I also learnt about a bunch of things on serial connections, TTL and serial communication. Of course, it also brings me back to Palm programming which was really quite a trip down memory lane. I ams also really happy to have this modification not destroy or disfigure my Palm too much. I now have a 10 pin “expansion port” on the back of my unit, but otherwise, everything still works great. i could still install my old games and utilities into it. It also still functions as my desk calculator. It is a little dated, but i could still install Palm apps like games and utilities to make use of it.

The most disappointing coming out of all this effort was that i couldn’t find the right software to be able to receive email on my palm.
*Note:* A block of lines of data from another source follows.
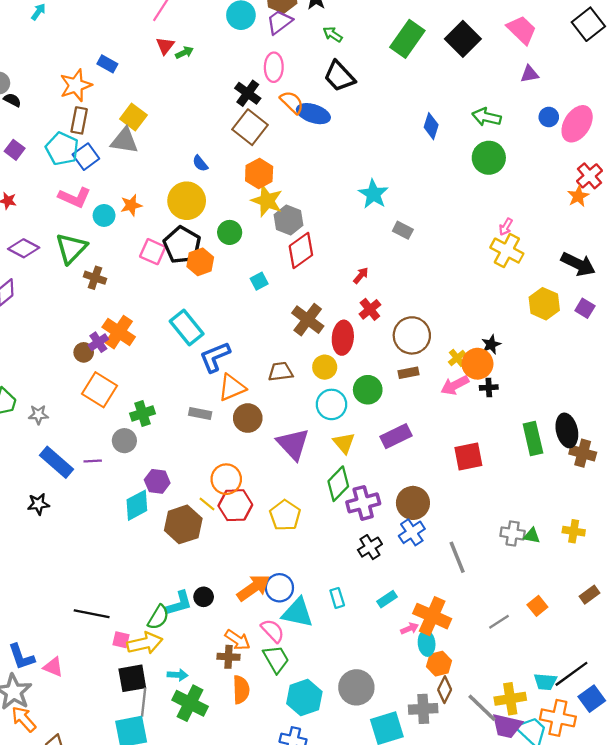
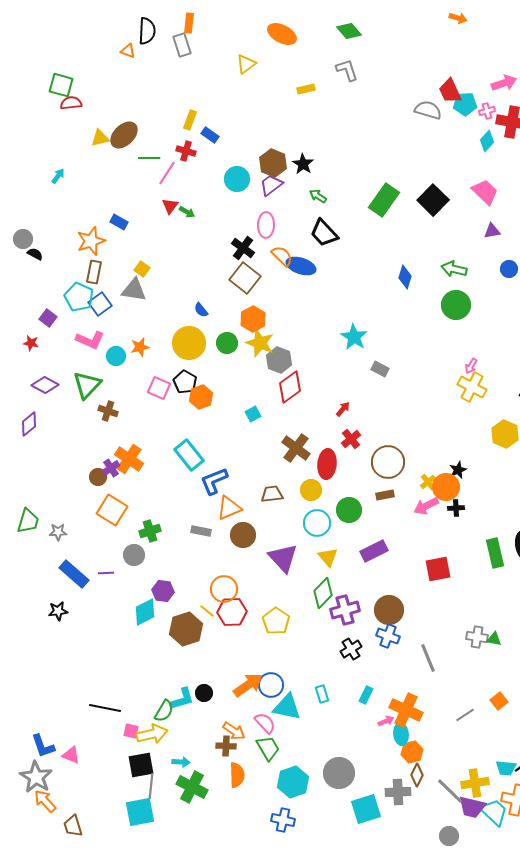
green arrow: (184, 52) -> (187, 212), turned 56
yellow square: (133, 117) -> (142, 269), size x0.7
purple square: (15, 150) -> (48, 318), moved
green circle: (230, 232) -> (227, 343), moved
black pentagon: (182, 245) -> (185, 382), size x0.7
blue cross: (412, 532) -> (388, 636), turned -35
cyan rectangle: (387, 599) -> (366, 695), turned -30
Writing an email client is out of my league and applications such as Eudora Internet Suite is severely out of date and i just can’t seem to use that successfully anymore; and i didn’t really want to change the configurations of my email service too much.

In conclusion? Modify your PalmIII if you want to make use of it somewhat. Using AAA batteries is great, and i’m talking about battery life that goes for weeks instead of just a day. Don’t expect it to be transformed into a daily companion now though as you will be challenged to find the software or hardware to be able support all the modern goodies we are now so used to such as Wifi. But having no Internet on the device could also be good…

Its nice to get away from modern tech and connectivity sometimes, and return to simpler times.